Determine which lines of the records include the word "Thiele", and copy them.
___ Records to process
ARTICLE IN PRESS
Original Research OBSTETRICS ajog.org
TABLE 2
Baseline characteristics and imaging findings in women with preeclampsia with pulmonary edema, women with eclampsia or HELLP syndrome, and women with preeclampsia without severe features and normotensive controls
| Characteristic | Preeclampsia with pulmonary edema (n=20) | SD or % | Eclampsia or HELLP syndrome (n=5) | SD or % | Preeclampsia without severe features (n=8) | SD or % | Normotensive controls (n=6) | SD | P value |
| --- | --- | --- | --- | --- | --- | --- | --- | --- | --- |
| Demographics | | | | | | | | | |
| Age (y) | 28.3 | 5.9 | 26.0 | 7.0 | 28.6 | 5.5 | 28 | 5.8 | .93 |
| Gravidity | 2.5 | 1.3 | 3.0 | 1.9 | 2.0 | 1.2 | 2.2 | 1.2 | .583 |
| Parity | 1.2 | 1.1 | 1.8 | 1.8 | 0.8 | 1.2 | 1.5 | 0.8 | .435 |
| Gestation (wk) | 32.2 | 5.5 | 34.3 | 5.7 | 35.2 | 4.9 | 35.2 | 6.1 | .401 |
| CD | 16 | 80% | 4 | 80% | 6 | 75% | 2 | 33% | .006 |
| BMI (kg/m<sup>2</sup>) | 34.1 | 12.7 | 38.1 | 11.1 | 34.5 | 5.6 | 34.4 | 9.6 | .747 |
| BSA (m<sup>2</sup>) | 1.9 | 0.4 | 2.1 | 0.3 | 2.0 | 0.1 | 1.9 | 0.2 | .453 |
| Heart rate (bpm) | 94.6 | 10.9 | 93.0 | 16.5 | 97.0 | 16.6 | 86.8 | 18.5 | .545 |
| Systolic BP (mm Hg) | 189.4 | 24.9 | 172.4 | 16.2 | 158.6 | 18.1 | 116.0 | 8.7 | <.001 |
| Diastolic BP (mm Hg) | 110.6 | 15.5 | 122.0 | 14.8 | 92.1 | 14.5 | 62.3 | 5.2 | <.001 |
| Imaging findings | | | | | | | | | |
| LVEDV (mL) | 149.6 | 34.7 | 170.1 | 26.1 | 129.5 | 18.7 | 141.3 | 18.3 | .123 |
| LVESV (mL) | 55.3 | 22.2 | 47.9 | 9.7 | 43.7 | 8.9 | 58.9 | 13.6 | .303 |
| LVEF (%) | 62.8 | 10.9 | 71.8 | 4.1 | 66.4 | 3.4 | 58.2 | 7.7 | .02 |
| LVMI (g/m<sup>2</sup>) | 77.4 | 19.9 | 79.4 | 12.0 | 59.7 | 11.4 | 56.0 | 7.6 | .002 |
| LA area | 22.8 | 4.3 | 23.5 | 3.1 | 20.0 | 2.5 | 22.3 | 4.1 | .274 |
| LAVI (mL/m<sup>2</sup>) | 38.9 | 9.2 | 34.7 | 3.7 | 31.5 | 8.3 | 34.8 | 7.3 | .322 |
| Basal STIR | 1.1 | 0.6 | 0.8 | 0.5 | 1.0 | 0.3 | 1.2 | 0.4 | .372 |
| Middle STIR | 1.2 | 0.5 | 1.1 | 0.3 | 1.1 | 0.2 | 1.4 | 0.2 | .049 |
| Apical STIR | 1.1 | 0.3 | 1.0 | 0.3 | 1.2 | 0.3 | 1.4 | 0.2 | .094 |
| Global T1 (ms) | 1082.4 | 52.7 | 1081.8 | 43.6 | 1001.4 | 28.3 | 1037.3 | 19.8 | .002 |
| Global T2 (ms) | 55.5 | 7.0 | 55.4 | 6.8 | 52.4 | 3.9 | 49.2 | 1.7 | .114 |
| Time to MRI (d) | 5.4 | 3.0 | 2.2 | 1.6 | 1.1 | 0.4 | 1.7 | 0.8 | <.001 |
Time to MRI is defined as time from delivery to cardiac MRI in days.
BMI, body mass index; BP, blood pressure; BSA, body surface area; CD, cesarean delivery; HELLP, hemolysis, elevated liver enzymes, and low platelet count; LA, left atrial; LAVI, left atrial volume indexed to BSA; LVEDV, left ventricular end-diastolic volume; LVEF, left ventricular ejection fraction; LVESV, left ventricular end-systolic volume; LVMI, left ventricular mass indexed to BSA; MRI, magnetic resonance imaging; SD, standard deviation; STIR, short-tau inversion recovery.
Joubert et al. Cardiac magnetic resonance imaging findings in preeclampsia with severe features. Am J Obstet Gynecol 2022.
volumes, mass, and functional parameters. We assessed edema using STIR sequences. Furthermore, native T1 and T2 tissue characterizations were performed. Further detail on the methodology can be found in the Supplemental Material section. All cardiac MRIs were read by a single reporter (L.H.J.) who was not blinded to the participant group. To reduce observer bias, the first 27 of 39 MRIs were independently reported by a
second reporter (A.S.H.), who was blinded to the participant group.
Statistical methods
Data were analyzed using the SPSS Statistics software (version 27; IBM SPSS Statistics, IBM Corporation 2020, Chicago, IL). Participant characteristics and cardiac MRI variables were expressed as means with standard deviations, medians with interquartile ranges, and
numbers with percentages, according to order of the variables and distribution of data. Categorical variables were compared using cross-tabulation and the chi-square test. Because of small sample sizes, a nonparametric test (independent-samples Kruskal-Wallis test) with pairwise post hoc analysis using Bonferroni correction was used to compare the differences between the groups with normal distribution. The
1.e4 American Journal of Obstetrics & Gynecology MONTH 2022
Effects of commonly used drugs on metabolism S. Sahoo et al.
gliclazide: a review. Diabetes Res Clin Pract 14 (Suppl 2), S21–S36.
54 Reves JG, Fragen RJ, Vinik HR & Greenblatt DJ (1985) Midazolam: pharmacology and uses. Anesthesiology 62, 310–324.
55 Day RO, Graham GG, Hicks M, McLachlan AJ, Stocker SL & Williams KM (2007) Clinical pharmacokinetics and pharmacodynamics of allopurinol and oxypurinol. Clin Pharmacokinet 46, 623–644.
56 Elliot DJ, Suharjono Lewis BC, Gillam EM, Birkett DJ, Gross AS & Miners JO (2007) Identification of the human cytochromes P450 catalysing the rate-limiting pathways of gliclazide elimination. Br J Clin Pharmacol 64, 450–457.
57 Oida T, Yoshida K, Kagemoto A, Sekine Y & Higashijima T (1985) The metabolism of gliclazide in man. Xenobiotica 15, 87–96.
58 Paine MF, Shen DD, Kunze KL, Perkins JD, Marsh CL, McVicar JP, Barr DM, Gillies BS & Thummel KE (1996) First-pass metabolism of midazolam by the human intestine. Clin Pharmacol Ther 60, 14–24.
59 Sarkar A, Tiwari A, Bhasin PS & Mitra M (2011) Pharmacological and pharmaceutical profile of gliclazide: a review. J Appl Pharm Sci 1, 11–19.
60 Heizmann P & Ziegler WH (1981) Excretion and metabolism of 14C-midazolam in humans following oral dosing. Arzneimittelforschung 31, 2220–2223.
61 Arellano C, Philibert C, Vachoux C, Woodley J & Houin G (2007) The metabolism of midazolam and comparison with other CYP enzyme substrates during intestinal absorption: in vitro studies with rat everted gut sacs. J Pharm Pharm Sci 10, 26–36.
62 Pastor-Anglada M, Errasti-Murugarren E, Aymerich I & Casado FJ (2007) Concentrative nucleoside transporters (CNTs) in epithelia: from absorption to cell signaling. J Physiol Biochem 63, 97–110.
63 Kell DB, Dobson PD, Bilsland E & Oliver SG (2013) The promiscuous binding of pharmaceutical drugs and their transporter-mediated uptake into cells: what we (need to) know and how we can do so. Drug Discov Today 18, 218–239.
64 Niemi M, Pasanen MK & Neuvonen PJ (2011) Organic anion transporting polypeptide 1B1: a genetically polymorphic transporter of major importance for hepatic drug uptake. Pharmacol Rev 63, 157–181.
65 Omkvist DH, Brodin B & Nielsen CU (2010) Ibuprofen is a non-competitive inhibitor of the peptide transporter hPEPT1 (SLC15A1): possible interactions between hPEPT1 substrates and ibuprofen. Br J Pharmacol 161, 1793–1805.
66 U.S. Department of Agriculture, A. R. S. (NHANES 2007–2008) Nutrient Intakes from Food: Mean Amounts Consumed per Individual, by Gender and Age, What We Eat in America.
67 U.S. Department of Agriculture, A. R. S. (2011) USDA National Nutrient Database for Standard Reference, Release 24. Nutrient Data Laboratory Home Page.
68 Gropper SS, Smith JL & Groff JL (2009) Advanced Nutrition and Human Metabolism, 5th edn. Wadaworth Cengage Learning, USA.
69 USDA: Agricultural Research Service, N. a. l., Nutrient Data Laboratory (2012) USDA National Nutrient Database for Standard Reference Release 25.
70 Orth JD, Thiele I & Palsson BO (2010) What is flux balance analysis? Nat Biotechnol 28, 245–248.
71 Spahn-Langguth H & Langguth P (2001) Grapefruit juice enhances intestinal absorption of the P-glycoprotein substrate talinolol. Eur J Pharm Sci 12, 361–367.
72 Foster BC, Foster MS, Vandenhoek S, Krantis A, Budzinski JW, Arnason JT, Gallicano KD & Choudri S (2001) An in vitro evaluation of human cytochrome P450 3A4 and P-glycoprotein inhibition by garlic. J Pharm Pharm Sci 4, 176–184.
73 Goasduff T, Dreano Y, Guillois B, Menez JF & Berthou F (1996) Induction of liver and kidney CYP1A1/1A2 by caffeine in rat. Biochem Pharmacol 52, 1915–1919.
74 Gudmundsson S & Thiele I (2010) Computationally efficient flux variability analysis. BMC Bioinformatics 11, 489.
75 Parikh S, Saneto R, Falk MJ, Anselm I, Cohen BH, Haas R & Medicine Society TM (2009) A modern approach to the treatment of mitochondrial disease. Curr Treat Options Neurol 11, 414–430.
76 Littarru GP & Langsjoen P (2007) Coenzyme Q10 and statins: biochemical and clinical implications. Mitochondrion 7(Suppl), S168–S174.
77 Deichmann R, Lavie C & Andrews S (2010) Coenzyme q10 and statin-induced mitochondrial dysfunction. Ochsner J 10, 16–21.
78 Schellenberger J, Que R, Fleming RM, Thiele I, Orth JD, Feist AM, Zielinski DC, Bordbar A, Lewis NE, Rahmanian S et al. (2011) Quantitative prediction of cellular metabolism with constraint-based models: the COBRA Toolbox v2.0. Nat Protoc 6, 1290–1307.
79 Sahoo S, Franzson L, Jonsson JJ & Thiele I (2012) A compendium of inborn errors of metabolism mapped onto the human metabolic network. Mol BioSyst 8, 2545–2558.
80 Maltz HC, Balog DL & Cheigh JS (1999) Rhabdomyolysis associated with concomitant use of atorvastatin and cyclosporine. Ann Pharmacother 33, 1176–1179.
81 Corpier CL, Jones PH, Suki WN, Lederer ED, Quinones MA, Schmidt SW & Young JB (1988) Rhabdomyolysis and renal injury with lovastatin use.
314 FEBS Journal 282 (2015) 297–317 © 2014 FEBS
______
_Task result_.
70 Orth JD, Thiele I & Palsson BO (2010) What is flux balance analysis? Nat Biotechnol 28, 245–248.
74 Gudmundsson S & Thiele I (2010) Computationally efficient flux variability analysis. BMC Bioinformatics 11, 489.
78 Schellenberger J, Que R, Fleming RM, Thiele I, Orth JD, Feist AM, Zielinski DC, Bordbar A, Lewis NE, Rahmanian S et al. (2011) Quantitative prediction of cellular metabolism with constraint-based models: the COBRA Toolbox v2.0. Nat Protoc 6, 1290–1307.
79 Sahoo S, Franzson L, Jonsson JJ & Thiele I (2012) A compendium of inborn errors of metabolism mapped onto the human metabolic network. Mol BioSyst 8, 2545–2558.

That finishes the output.